Exagération, ou l’essence même de la série finalement. Les mechas sont ....enfin comment dire.... disons que le fan des Gundams voir d’Evangelion risquent d’être quelque peu désarçonnés. Les dialogues sont .... vraiment spéciaux, nous offrant des envolées lyriques, dignes des plus grand combat de Shonen. En fait, imaginez un mechas parlant comme un chevalier du zodiaque, et vous aurez un aperçu du volet « dialogue » de TTGL. A ceci prés, que, bon Gainax ne se prend pas au sérieux lui au moins, ce qui permet de suivre avec plaisir les élucubrations de Kamina et consorts.

Exagération enfin dans le style et la réalisation. Doté d’un charadesign pouvant faire débat - pas pour moi mais chacun voit midi à sa porte comme on dit - et de couleurs pastels très vives, la série dégage franchement un genre de série des plus banales. Ceci serait vrai si l’animation n’était pas un exemple en la matière, permettant ainsi d’offrir à ces dessins volontairement à la limite du grotesque une vie débordante. Que ce soit en terme de cadrage, de mouvements de caméra, de nombre d’image par minutes, Tengen Toppa Gurren Lagann est à mon sens une série référence. Toute la démesure qui ressort de l’ensemble voit sa source dans son traitement technique, qui s’il n’avait été un succès, eu fortement fait baisser l’intérêt de la série. Toujours est il que quelque grotesque que puisse être une scène, elle bénéficiera de la même qualité que l’ensemble.

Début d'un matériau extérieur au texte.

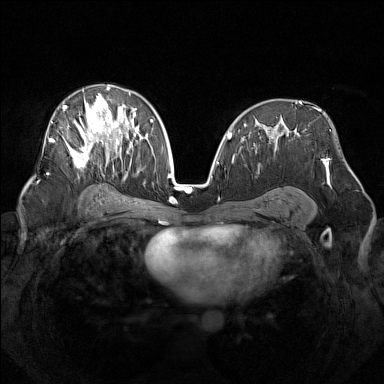
Breast MRI (dynamic contrast-enhanced), one axial slice. Dynamic contrast-enhanced series, time point 2 of 7 at this slice position (early post-contrast). 1.5 T. TE 1.8 ms, TR 5 ms. 384 × 384 image matrix. Female patient.
Annotated regions visible in this slice (semi-automatic segmentation, software-assisted and operator-edited):
- enhancing-tissue mask used for the functional tumour volume (all voxels passing the contrast-enhancement thresholds inside the analysis volume; usually the tumour): bounding box (x1, y1, x2, y2) in pixels: (49, 86, 142, 179)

Un point noir à mon goût : je n’ai pas aimé la musique, enfin disons surtout que je serai bien incapable d’en siffloter un seul morceau, ce qui est rarement un signe de satisfaction chez moi.
J’en arrive à l’un des derniers points de ma critique. J’ai beaucoup parler de loufoque, caricature, exagération... mais cela risquerait de cacher l’un des points clé de cette série. Au travers de couleurs éclatante, des robots ridicules, des personnages plus extravagants les uns que les autres, se cache l’un des point fort de TTGL, a savoir, la mélancolie.
Assez curieusement, Tengen Toppa Gurren Lagann n’est pas une série qui ne laisse qu’un sourire à la fin de son visionnage , de son 27eme épisode, d’autant plus que, si l’on se penche un peu plus sur les relations entre chacun des protagoniste, l’on apercevra quelque part la faillite de chacune d’entre elles ,ce pour diverses raisons. Mais mon bipper à spoil me dit de cesser immédiatement toute intrusion supplémentaire dans cette direction, donc je stopperais ici mon analyse.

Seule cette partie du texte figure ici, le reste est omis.